On Dec. 14, 2017, FireEye published its first
Triton
analysis for public consumption and offered a vague account of the August
shutdown at Petro Rabigh, identified only as a "critical infrastructure
organization."
"We believe the activity is consistent with a
nation state preparing for an attack," FireEye experts concluded.

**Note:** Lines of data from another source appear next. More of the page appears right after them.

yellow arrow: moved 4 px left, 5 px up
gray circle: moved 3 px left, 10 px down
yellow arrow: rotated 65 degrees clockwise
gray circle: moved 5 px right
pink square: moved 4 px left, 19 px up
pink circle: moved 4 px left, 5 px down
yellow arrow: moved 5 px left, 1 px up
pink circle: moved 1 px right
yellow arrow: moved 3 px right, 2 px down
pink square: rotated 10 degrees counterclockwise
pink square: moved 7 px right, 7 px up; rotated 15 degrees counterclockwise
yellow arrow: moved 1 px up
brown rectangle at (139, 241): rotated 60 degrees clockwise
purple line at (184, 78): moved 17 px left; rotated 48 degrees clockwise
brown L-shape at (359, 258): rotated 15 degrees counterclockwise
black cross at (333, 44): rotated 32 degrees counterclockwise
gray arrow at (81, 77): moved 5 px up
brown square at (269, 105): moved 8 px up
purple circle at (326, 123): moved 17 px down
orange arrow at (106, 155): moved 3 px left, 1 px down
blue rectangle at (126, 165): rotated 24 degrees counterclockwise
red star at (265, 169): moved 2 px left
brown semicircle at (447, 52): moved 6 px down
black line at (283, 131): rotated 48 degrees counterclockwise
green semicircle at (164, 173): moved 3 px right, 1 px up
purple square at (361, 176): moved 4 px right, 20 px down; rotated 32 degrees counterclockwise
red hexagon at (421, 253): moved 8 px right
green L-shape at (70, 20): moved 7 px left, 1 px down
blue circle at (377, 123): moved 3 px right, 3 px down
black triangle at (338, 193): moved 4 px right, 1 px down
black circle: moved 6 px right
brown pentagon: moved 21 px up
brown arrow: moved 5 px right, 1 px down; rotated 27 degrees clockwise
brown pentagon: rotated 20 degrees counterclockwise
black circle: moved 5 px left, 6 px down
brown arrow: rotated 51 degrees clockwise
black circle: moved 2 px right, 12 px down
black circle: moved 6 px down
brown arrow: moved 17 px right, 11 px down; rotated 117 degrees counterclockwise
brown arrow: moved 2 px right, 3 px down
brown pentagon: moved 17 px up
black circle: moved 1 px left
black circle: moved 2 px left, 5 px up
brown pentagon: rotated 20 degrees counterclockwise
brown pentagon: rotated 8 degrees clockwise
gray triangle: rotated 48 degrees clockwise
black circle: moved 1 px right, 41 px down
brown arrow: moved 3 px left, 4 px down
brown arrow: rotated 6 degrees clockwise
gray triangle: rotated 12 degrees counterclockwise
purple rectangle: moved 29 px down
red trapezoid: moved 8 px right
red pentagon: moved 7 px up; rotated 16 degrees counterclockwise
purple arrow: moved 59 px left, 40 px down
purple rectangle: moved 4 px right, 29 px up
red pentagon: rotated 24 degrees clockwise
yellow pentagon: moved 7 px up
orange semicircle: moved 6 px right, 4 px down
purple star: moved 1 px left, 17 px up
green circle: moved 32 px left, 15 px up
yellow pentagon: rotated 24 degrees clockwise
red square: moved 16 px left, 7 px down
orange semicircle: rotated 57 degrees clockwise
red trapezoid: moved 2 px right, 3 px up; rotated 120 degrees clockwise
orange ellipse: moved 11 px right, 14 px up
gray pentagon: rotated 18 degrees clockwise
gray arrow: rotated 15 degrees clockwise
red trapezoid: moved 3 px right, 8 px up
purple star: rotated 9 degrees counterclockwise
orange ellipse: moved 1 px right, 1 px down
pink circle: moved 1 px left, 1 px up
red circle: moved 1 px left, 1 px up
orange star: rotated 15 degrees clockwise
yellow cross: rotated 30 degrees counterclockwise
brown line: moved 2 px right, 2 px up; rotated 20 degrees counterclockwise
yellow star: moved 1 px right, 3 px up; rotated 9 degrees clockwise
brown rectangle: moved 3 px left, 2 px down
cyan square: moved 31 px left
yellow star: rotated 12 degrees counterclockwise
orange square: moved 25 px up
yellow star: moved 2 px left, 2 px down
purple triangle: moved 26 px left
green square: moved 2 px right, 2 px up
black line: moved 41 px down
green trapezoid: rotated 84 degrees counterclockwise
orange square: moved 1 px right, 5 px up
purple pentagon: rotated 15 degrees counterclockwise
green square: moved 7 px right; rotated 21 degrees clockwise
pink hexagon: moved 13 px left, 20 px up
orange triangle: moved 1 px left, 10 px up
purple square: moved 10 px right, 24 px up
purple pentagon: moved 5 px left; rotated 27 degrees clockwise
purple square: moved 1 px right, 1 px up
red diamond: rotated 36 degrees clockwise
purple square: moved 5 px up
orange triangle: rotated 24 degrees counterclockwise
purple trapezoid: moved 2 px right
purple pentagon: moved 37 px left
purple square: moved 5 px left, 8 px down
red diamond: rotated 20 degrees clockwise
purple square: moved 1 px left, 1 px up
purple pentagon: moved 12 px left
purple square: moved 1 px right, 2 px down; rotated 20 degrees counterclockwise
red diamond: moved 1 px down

Schneider Electric investigators carried out
their own Triton investigation in parallel with Aramco and FireEye. What they
found was a highly customized set of tools that could start from a Windows-based
engineering workstation and dig all the way into the device memory of a Tricon
3008 v10.3 controller, taking advantage of a previously unknown vulnerability or
"zero day" in the device along the way.
"This attack, this situation, has all the
hallmarks of a nation-state attack," said Andrew Kling, the director of
cybersecurity and architecture at Schneider Electric, at the 2018 S4 conference
in Miami.
Kling described the attackers as having
"unlimited resources," sophisticated skills and plenty of time to map out their
intrusion. Yet the malware had limitations, including glitches that ultimately
led to its discovery and removal. At its core, Triton carried a remote access
Trojan, or RAT, a tool that gave hackers the ability to read and write code on
the infected safety systems. It was tailored to the specific model and firmware
version installed at Petro Rabigh.
Outing a suspect
The hackers behind the 2017 attack remain
active, and the intruders' ultimate goal isn't known, according to multiple
sources and cybersecurity firms. They've moved on to hitting vendors of
industrial equipment, often using "off-the-shelf" tools that are widely used.
E&E News reached out to several individuals
affiliated with CNIIHM, including one who apparently updated a personal website
the day after the FireEye report went live last October.
FireEye has withheld additional evidence
contributing to its "high confidence" report, and it declined to comment on the
identity of one or more individuals its analysts linked to Triton activity.
Still, it's possible to draw a line from the
clues FireEye dropped to at least two specific individuals. One researcher
affiliated with the Russian institute has been publicly active in cybersecurity
circles since 2011, as noted in the FireEye report, and E&E News confirmed that
he contributed to the Russian-language Hacker magazine.
That person declined comment, citing a
non-disclosure agreement with his employer. But a North America-based
cybersecurity researcher who had worked on a project with this Russian national
said nothing seemed out of the ordinary.
"He likes to do security research and present
the results to the community, just like many aspiring youngish and talented
researchers out there, from what I see," his collaborator said.
"But we never talked about our professional
sides at all," the collaborator said. "And I never know what he or anyone does,
behaves and thinks outside of what I see."